Eu estava sentada na borda da piscina e ela sentada ao meu lado, ainda faltava uns 15 ou 20 minutos de terapia. Ela se levantou e buscou um copo com água, me entregou e voltou a sentar-se ao meu lado.
         
- Sabe Edwards, Leigh Anne pela primeira vez sentiu ciúmes de um paciente meu. - Ela levou a mão no rosto e coçou a bochecha.

- Sério, quem é o paciente? - dei de ombros.

- O paciente é você.

- Porque ela ficaria com ciúmes de mim?  

- Ela realmente te achou linda, mulheres você sabe como são... 

Eu não sei porque ela estava me falando aquilo, qual era a necessidade de me contar, mas lá no fundo eu me senti o máximo.

- Não deveria, eu não sou isso tudo, ela deve estar cega assim como você - coloquei o copo no chão e olhei pra ela.  - Não ofereço risco nenhum pra ela não é mesmo?  

- É realmente, talvez eu esteja cega. - Ela se levantou e me colocou na cadeira. - Você tem que se dar mais valor, mesmo sentada nesta cadeira você é capaz de fazer alguém se apaixonar por você. - Pela primeira vez ela beijou minha bochecha. - Até amanhã Edwards.

Ela não entrou comigo como sempre fazia, atravessou a porta e nem ao menos olhou pra trás.

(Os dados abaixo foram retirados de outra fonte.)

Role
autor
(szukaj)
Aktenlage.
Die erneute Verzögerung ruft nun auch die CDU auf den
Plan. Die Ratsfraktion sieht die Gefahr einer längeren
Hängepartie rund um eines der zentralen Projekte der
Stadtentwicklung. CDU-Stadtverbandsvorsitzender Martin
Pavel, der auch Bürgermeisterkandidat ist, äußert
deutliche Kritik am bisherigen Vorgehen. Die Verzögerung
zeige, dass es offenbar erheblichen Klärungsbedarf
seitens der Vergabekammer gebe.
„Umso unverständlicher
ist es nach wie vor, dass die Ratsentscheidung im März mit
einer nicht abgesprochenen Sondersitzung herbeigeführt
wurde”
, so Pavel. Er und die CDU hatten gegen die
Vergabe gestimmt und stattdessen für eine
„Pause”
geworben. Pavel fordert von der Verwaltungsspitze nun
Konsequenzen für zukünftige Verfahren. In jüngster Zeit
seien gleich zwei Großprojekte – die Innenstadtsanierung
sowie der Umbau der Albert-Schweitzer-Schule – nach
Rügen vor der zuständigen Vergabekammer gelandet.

Fiquei ali imóvel, o beijo dela queimava no meu rosto, fechei meus olhos e pude sentir a maciez dos teus lábios quentes pousando sobre minha pele gelada. Respirei fundo e fiz o caminho até o meu quarto, Maria me ajudaria no banho já que minha mãe não estava em casa. Se eu pudesse não lavaria meu rosto nunca mais, e guardaria esse momento dentro de um pontinho pra sempre. 

Ela estava me deixando confusa, estranhamente confusa. Depois que terminei de tomar banho, vesti uma roupa confortável e fui dar uma volta no quarteirão colocar os pensamentos em ordem e digerir tudo que ela me falou. Nada parecia se encaixar, um
enorme quebra cabeças faltando várias peças. E o seu olhar misterioso se tornou ainda mais assustador. Tentei esquecer toda essa merda, eu devia estar ficando louca tentando descobrir o que ela escondia, talvez nem tinha nada, talvez eu estava enxergando demais, apesar de não ter gostado de se mudar de cidade ela parecia ser muito feliz com sua esposa, pareciam se amar de verdade, e pelo jeito fizeram ótimos amigos o que a deixou mais animada a morar aqui, mas toda vez que eu fechava meus olhos eu a via, lá estava seus olhos castanhos brilhantes combinando com o lindo sorriso que seus lábios expressavam pregado na minha mente.